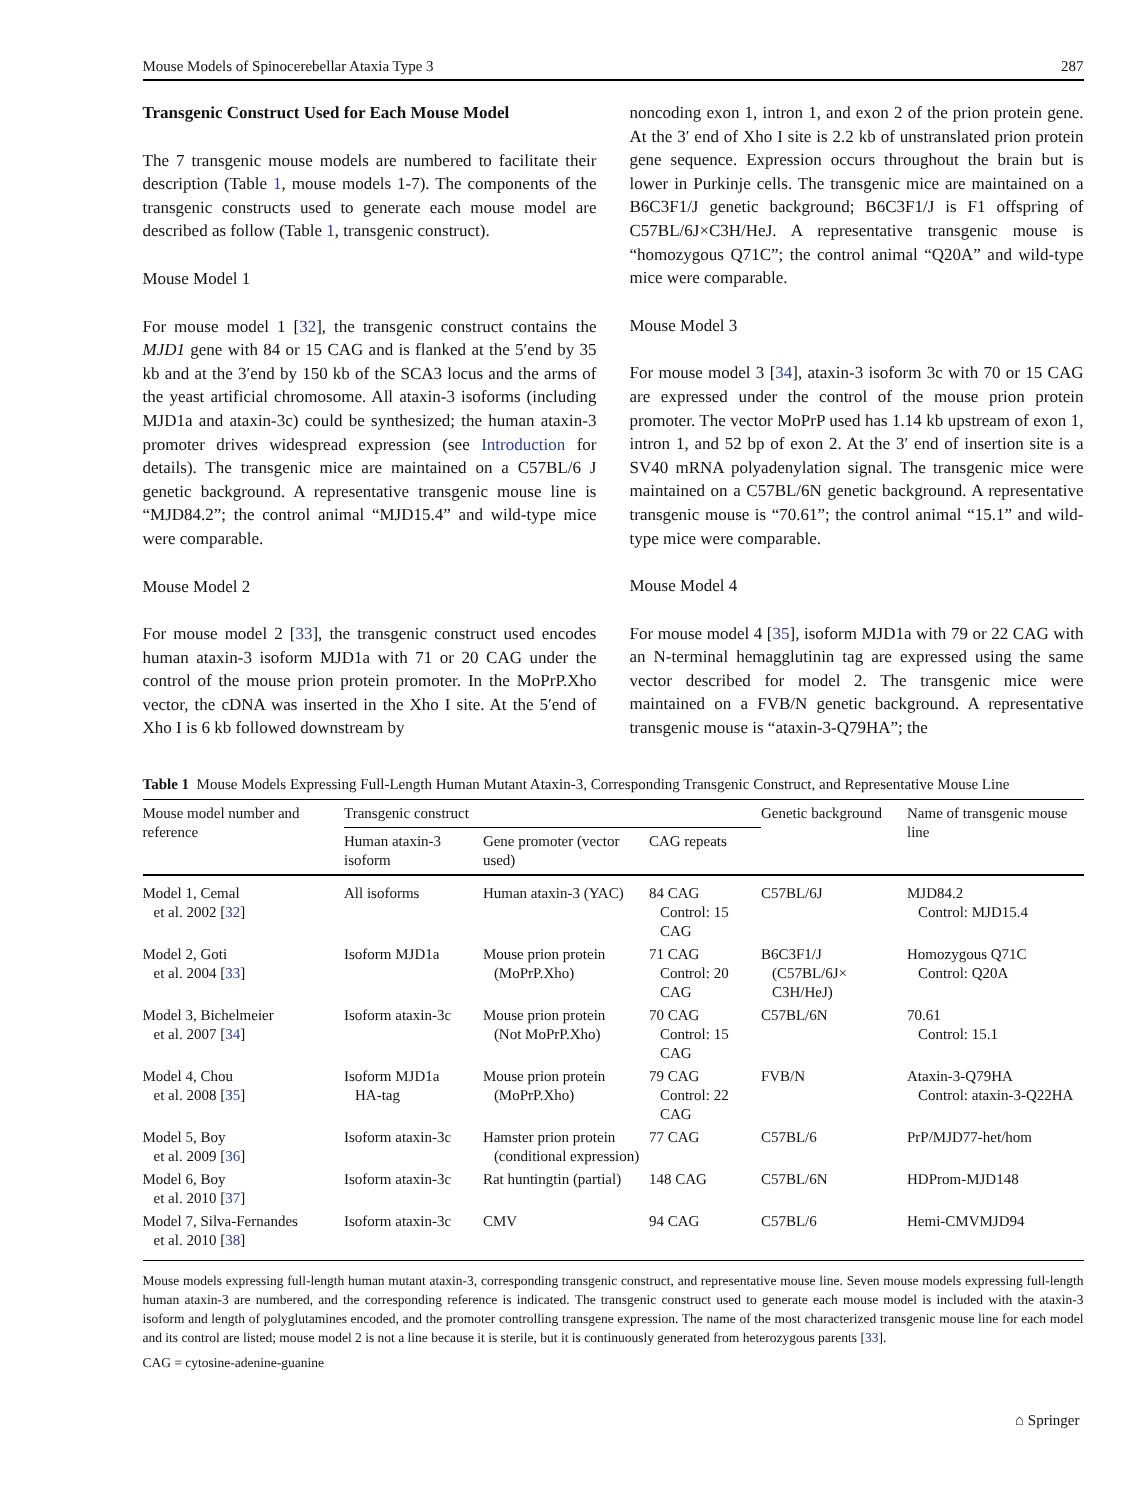Mouse Models of Spinocerebellar Ataxia Type 3 287
Transgenic Construct Used for Each Mouse Model
The 7 transgenic mouse models are numbered to facilitate their description (Table 1, mouse models 1-7). The components of the transgenic constructs used to generate each mouse model are described as follow (Table 1, transgenic construct).
Mouse Model 1
For mouse model 1 [32], the transgenic construct contains the MJD1 gene with 84 or 15 CAG and is flanked at the 5′end by 35 kb and at the 3′end by 150 kb of the SCA3 locus and the arms of the yeast artificial chromosome. All ataxin-3 isoforms (including MJD1a and ataxin-3c) could be synthesized; the human ataxin-3 promoter drives widespread expression (see Introduction for details). The transgenic mice are maintained on a C57BL/6 J genetic background. A representative transgenic mouse line is “MJD84.2”; the control animal “MJD15.4” and wild-type mice were comparable.
Mouse Model 2
For mouse model 2 [33], the transgenic construct used encodes human ataxin-3 isoform MJD1a with 71 or 20 CAG under the control of the mouse prion protein promoter. In the MoPrP.Xho vector, the cDNA was inserted in the Xho I site. At the 5′end of Xho I is 6 kb followed downstream by
noncoding exon 1, intron 1, and exon 2 of the prion protein gene. At the 3′ end of Xho I site is 2.2 kb of unstranslated prion protein gene sequence. Expression occurs throughout the brain but is lower in Purkinje cells. The transgenic mice are maintained on a B6C3F1/J genetic background; B6C3F1/J is F1 offspring of C57BL/6J×C3H/HeJ. A representative transgenic mouse is “homozygous Q71C”; the control animal “Q20A” and wild-type mice were comparable.
Mouse Model 3
For mouse model 3 [34], ataxin-3 isoform 3c with 70 or 15 CAG are expressed under the control of the mouse prion protein promoter. The vector MoPrP used has 1.14 kb upstream of exon 1, intron 1, and 52 bp of exon 2. At the 3′ end of insertion site is a SV40 mRNA polyadenylation signal. The transgenic mice were maintained on a C57BL/6N genetic background. A representative transgenic mouse is “70.61”; the control animal “15.1” and wild-type mice were comparable.
Mouse Model 4
For mouse model 4 [35], isoform MJD1a with 79 or 22 CAG with an N-terminal hemagglutinin tag are expressed using the same vector described for model 2. The transgenic mice were maintained on a FVB/N genetic background. A representative transgenic mouse is “ataxin-3-Q79HA”; the
Table 1 Mouse Models Expressing Full-Length Human Mutant Ataxin-3, Corresponding Transgenic Construct, and Representative Mouse Line
| Mouse model number and reference | Transgenic construct | | | Genetic background | Name of transgenic mouse line |
| --- | --- | --- | --- | --- | --- |
| | Human ataxin-3 isoform | Gene promoter (vector used) | CAG repeats | | |
| Model 1, Cemal et al. 2002 [ 32 ] | All isoforms | Human ataxin-3 (YAC) | 84 CAG Control: 15 CAG | C57BL/6J | MJD84.2 Control: MJD15.4 |
| Model 2, Goti et al. 2004 [ 33 ] | Isoform MJD1a | Mouse prion protein (MoPrP.Xho) | 71 CAG Control: 20 CAG | B6C3F1/J (C57BL/6J× C3H/HeJ) | Homozygous Q71C Control: Q20A |
| Model 3, Bichelmeier et al. 2007 [ 34 ] | Isoform ataxin-3c | Mouse prion protein (Not MoPrP.Xho) | 70 CAG Control: 15 CAG | C57BL/6N | 70.61 Control: 15.1 |
| Model 4, Chou et al. 2008 [ 35 ] | Isoform MJD1a HA-tag | Mouse prion protein (MoPrP.Xho) | 79 CAG Control: 22 CAG | FVB/N | Ataxin-3-Q79HA Control: ataxin-3-Q22HA |
| Model 5, Boy et al. 2009 [ 36 ] | Isoform ataxin-3c | Hamster prion protein (conditional expression) | 77 CAG | C57BL/6 | PrP/MJD77-het/hom |
| Model 6, Boy et al. 2010 [ 37 ] | Isoform ataxin-3c | Rat huntingtin (partial) | 148 CAG | C57BL/6N | HDProm-MJD148 |
| Model 7, Silva-Fernandes et al. 2010 [ 38 ] | Isoform ataxin-3c | CMV | 94 CAG | C57BL/6 | Hemi-CMVMJD94 |
Mouse models expressing full-length human mutant ataxin-3, corresponding transgenic construct, and representative mouse line. Seven mouse models expressing full-length human ataxin-3 are numbered, and the corresponding reference is indicated. The transgenic construct used to generate each mouse model is included with the ataxin-3 isoform and length of polyglutamines encoded, and the promoter controlling transgene expression. The name of the most characterized transgenic mouse line for each model and its control are listed; mouse model 2 is not a line because it is sterile, but it is continuously generated from heterozygous parents [33].
CAG = cytosine-adenine-guanine
⌂ Springer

● ● ● ● ●

TO DO
From the line containing "heterozygous parents [33]." through the end of the material, print each line exactly as it appears.

SOLUTION FOR THIS PROBLEM
Mouse models expressing full-length human mutant ataxin-3, corresponding transgenic construct, and representative mouse line. Seven mouse models expressing full-length human ataxin-3 are numbered, and the corresponding reference is indicated. The transgenic construct used to generate each mouse model is included with the ataxin-3 isoform and length of polyglutamines encoded, and the promoter controlling transgene expression. The name of the most characterized transgenic mouse line for each model and its control are listed; mouse model 2 is not a line because it is sterile, but it is continuously generated from heterozygous parents [33].
CAG = cytosine-adenine-guanine
⌂ Springer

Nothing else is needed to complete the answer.